*Work instruction*.
In the listing below, find the line with "Выбрать отель", then repeat exactly every line from the top through that one.

++++++

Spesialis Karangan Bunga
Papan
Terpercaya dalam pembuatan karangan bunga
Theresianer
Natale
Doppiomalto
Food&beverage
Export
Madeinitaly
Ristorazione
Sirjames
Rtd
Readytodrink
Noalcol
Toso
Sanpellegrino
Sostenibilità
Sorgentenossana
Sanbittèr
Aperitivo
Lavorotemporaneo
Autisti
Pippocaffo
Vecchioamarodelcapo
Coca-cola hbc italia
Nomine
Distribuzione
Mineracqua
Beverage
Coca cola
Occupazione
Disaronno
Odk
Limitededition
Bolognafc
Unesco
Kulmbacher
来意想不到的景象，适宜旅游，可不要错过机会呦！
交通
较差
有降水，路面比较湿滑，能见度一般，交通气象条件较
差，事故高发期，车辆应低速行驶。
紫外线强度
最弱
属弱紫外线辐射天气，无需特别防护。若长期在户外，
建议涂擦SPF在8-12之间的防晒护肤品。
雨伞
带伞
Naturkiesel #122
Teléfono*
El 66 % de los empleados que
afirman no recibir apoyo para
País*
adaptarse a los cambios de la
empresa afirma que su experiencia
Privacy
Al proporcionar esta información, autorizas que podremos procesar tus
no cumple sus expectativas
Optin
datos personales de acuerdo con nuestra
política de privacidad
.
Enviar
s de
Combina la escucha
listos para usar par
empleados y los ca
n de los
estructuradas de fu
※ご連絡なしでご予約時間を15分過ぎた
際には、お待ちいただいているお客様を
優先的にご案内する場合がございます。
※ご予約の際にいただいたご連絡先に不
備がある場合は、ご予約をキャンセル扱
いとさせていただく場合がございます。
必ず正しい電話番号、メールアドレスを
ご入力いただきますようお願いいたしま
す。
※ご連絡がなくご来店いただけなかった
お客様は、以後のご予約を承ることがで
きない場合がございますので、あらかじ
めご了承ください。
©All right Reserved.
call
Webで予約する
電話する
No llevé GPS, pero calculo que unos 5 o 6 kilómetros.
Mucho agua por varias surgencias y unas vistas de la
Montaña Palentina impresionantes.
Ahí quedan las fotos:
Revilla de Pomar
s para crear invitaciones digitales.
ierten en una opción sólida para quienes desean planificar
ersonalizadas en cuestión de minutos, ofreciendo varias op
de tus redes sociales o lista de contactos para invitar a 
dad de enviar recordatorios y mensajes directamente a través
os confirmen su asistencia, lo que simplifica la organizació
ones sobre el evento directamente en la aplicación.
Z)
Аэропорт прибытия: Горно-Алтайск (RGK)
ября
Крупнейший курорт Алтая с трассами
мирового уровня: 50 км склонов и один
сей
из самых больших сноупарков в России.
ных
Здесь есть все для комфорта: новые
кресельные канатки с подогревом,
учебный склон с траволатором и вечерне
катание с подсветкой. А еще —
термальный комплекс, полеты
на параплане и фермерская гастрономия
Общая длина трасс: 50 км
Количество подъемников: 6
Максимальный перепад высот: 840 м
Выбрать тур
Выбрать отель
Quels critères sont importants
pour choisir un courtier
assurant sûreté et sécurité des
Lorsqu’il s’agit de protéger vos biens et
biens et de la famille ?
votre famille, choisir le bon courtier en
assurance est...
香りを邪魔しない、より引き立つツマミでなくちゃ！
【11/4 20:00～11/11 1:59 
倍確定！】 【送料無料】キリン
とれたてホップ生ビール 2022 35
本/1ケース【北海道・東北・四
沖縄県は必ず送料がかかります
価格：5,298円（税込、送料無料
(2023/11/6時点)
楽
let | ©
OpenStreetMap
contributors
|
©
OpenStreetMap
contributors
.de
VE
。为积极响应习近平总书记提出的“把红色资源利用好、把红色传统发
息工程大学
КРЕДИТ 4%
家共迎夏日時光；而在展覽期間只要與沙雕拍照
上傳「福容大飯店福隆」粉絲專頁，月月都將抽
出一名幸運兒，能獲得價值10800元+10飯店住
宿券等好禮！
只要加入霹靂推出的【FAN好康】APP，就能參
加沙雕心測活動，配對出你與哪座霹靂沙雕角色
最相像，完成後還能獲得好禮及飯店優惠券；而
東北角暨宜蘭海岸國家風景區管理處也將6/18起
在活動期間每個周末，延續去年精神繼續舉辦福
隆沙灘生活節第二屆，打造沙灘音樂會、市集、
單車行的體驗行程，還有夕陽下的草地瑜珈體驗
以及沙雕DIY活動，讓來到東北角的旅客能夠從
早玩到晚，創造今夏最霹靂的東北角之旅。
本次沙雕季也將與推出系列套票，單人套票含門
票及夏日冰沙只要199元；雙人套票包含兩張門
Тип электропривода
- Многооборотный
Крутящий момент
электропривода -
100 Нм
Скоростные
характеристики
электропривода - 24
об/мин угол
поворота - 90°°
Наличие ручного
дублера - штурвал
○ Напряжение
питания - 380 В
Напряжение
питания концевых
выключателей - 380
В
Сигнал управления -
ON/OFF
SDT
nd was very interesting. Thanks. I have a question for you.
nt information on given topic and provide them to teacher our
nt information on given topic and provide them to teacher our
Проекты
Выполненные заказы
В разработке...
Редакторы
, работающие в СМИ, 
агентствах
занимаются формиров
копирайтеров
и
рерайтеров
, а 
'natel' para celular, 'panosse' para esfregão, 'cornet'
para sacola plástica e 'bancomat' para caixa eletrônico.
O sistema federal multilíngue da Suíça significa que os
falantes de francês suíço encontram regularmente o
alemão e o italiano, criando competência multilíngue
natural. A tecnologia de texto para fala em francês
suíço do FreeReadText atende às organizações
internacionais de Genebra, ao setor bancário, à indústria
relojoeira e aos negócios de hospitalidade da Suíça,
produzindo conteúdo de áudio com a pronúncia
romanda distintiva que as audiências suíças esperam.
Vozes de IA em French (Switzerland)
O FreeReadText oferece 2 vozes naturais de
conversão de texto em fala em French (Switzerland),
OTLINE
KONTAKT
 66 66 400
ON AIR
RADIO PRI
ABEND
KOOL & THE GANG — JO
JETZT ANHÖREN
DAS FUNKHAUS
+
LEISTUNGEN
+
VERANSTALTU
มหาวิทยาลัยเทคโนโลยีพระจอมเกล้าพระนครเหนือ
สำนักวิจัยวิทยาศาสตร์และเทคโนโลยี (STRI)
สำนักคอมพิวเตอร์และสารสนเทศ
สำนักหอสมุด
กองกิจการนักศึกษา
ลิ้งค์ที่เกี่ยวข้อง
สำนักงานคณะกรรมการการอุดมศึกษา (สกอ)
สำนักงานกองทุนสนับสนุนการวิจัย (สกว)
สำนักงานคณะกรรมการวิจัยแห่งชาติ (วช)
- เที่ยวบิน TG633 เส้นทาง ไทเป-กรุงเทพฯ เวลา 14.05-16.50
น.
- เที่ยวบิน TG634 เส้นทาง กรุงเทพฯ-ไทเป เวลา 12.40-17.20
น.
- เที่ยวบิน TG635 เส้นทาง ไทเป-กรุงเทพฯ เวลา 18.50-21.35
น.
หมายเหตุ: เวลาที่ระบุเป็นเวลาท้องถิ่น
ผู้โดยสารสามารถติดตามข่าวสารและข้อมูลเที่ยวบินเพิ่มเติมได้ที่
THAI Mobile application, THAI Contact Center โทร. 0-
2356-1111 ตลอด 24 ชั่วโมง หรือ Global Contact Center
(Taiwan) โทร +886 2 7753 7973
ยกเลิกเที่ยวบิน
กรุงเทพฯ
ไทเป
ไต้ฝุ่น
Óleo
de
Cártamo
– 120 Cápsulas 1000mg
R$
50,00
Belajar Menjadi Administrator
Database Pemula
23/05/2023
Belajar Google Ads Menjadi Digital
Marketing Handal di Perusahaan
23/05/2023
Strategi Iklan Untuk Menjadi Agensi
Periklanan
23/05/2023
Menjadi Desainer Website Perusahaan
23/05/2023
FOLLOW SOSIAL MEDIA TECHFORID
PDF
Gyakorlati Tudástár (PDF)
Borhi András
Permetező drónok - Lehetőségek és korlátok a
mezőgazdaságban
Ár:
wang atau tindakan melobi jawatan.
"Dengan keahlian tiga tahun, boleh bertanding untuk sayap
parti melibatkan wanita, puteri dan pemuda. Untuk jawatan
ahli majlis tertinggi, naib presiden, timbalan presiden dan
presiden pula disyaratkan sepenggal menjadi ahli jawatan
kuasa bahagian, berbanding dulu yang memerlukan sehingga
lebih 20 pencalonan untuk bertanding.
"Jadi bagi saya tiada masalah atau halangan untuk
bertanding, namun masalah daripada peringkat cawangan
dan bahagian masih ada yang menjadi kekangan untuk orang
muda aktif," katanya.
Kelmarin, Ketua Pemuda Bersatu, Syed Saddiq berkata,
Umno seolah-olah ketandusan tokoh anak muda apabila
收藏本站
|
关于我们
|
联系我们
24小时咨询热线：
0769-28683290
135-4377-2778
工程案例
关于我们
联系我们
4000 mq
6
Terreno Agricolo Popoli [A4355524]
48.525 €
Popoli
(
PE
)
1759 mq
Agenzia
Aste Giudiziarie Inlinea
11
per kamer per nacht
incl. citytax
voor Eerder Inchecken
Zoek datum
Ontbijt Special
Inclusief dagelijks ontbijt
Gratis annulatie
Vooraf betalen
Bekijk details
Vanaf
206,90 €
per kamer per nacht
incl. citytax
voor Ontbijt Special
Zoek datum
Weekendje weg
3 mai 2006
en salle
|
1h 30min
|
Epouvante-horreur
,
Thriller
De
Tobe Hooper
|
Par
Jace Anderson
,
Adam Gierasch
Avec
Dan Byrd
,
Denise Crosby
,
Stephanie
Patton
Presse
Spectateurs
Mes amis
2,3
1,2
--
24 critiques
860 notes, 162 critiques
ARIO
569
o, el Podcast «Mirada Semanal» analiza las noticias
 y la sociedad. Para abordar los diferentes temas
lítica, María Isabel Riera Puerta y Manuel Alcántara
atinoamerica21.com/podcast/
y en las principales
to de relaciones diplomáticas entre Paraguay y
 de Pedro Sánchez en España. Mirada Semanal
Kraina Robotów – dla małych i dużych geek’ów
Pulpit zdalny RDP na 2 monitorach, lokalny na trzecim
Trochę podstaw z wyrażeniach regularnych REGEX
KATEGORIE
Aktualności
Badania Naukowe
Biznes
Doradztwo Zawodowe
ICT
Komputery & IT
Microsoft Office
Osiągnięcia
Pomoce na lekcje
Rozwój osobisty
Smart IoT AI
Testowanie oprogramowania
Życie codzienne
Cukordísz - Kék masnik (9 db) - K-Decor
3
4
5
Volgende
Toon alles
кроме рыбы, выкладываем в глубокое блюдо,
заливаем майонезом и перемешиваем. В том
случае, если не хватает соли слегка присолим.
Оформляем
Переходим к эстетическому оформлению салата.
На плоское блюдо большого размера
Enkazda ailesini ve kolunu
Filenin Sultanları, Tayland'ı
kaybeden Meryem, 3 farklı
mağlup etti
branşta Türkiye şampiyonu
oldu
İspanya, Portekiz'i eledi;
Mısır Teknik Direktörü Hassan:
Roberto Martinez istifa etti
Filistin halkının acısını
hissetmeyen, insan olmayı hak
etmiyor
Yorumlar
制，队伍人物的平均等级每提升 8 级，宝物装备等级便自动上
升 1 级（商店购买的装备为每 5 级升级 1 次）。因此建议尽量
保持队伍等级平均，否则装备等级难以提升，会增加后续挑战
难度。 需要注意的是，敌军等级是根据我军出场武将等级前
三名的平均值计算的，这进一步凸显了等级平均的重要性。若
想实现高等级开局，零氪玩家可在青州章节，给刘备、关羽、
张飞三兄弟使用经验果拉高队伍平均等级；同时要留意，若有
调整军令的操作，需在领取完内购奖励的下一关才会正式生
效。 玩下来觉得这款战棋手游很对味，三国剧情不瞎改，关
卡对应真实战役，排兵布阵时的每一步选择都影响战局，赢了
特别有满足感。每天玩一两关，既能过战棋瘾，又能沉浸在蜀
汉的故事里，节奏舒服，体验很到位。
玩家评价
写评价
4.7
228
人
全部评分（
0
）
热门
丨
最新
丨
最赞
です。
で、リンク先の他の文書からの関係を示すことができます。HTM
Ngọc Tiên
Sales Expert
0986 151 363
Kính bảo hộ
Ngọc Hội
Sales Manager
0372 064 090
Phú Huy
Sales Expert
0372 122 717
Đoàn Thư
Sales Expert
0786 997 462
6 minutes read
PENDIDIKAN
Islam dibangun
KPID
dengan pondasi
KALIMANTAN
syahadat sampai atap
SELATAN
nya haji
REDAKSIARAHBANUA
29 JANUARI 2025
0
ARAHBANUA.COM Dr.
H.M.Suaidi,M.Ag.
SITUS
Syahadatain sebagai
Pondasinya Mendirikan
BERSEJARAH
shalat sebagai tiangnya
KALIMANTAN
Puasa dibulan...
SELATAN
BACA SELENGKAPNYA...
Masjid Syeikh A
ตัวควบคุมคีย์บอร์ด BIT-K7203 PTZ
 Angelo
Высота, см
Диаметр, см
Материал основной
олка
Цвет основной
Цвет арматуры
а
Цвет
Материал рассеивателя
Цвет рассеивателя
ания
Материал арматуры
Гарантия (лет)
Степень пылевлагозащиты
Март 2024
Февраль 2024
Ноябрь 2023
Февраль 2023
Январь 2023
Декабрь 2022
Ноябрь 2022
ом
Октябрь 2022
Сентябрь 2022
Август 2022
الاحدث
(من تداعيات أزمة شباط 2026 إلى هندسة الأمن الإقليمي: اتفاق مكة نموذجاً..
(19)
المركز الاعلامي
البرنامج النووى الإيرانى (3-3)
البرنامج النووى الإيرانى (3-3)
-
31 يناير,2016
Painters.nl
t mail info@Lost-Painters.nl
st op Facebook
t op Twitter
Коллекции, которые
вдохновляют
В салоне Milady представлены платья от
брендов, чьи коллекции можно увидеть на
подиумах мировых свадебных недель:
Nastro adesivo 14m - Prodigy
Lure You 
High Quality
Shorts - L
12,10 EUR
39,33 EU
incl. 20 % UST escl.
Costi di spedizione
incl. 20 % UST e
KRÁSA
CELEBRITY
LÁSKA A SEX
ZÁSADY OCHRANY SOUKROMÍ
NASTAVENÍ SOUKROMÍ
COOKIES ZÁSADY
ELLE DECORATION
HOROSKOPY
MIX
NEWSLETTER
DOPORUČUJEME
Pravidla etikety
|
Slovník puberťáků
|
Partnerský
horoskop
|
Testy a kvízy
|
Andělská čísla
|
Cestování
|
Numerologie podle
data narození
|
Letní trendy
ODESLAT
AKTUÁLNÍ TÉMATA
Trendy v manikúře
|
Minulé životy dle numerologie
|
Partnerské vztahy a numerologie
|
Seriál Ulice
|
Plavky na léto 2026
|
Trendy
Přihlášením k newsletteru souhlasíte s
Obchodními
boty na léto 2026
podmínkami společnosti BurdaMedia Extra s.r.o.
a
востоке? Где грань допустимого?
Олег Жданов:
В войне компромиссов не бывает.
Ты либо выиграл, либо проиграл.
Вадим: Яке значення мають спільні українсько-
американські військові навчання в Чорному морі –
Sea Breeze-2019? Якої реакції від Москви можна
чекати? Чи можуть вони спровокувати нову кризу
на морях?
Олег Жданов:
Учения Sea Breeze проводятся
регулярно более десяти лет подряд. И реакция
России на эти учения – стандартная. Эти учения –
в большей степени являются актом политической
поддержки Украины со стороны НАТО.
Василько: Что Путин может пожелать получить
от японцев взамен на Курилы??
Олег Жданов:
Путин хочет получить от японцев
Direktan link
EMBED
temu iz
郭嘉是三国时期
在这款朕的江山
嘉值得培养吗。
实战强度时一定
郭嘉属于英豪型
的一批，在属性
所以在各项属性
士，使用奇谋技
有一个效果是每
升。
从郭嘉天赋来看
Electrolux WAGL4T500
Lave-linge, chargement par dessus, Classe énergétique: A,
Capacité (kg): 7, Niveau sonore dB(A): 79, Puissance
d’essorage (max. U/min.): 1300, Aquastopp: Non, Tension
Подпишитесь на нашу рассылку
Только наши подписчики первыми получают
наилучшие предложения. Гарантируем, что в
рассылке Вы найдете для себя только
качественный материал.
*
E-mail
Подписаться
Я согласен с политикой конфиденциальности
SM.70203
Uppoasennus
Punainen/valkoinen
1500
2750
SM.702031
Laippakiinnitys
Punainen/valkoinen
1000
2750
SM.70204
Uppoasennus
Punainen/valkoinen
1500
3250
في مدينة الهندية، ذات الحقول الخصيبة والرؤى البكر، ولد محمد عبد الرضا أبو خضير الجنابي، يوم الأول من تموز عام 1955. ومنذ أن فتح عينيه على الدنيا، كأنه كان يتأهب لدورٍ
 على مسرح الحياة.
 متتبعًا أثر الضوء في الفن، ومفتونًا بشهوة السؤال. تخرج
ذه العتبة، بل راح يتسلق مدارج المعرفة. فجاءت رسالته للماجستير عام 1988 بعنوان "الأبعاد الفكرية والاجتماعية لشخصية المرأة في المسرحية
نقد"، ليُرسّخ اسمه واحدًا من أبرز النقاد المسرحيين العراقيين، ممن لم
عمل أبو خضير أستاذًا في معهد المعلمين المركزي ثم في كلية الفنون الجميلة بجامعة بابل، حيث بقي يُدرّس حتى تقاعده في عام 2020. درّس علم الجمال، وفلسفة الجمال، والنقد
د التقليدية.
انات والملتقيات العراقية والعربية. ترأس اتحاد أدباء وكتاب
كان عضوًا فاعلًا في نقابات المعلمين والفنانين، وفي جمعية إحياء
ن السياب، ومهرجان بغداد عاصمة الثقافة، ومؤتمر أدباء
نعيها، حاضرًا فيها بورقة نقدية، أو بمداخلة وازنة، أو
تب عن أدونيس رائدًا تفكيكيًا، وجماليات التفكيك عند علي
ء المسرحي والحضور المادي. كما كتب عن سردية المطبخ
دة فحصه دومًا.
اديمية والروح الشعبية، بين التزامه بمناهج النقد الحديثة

++++++

*Answer section*.
Spesialis Karangan Bunga
Papan
Terpercaya dalam pembuatan karangan bunga
Theresianer
Natale
Doppiomalto
Food&beverage
Export
Madeinitaly
Ristorazione
Sirjames
Rtd
Readytodrink
Noalcol
Toso
Sanpellegrino
Sostenibilità
Sorgentenossana
Sanbittèr
Aperitivo
Lavorotemporaneo
Autisti
Pippocaffo
Vecchioamarodelcapo
Coca-cola hbc italia
Nomine
Distribuzione
Mineracqua
Beverage
Coca cola
Occupazione
Disaronno
Odk
Limitededition
Bolognafc
Unesco
Kulmbacher
来意想不到的景象，适宜旅游，可不要错过机会呦！
交通
较差
有降水，路面比较湿滑，能见度一般，交通气象条件较
差，事故高发期，车辆应低速行驶。
紫外线强度
最弱
属弱紫外线辐射天气，无需特别防护。若长期在户外，
建议涂擦SPF在8-12之间的防晒护肤品。
雨伞
带伞
Naturkiesel #122
Teléfono*
El 66 % de los empleados que
afirman no recibir apoyo para
País*
adaptarse a los cambios de la
empresa afirma que su experiencia
Privacy
Al proporcionar esta información, autorizas que podremos procesar tus
no cumple sus expectativas
Optin
datos personales de acuerdo con nuestra
política de privacidad
.
Enviar
s de
Combina la escucha
listos para usar par
empleados y los ca
n de los
estructuradas de fu
※ご連絡なしでご予約時間を15分過ぎた
際には、お待ちいただいているお客様を
優先的にご案内する場合がございます。
※ご予約の際にいただいたご連絡先に不
備がある場合は、ご予約をキャンセル扱
いとさせていただく場合がございます。
必ず正しい電話番号、メールアドレスを
ご入力いただきますようお願いいたしま
す。
※ご連絡がなくご来店いただけなかった
お客様は、以後のご予約を承ることがで
きない場合がございますので、あらかじ
めご了承ください。
©All right Reserved.
call
Webで予約する
電話する
No llevé GPS, pero calculo que unos 5 o 6 kilómetros.
Mucho agua por varias surgencias y unas vistas de la
Montaña Palentina impresionantes.
Ahí quedan las fotos:
Revilla de Pomar
s para crear invitaciones digitales.
ierten en una opción sólida para quienes desean planificar
ersonalizadas en cuestión de minutos, ofreciendo varias op
de tus redes sociales o lista de contactos para invitar a 
dad de enviar recordatorios y mensajes directamente a través
os confirmen su asistencia, lo que simplifica la organizació
ones sobre el evento directamente en la aplicación.
Z)
Аэропорт прибытия: Горно-Алтайск (RGK)
ября
Крупнейший курорт Алтая с трассами
мирового уровня: 50 км склонов и один
сей
из самых больших сноупарков в России.
ных
Здесь есть все для комфорта: новые
кресельные канатки с подогревом,
учебный склон с траволатором и вечерне
катание с подсветкой. А еще —
термальный комплекс, полеты
на параплане и фермерская гастрономия
Общая длина трасс: 50 км
Количество подъемников: 6
Максимальный перепад высот: 840 м
Выбрать тур
Выбрать отель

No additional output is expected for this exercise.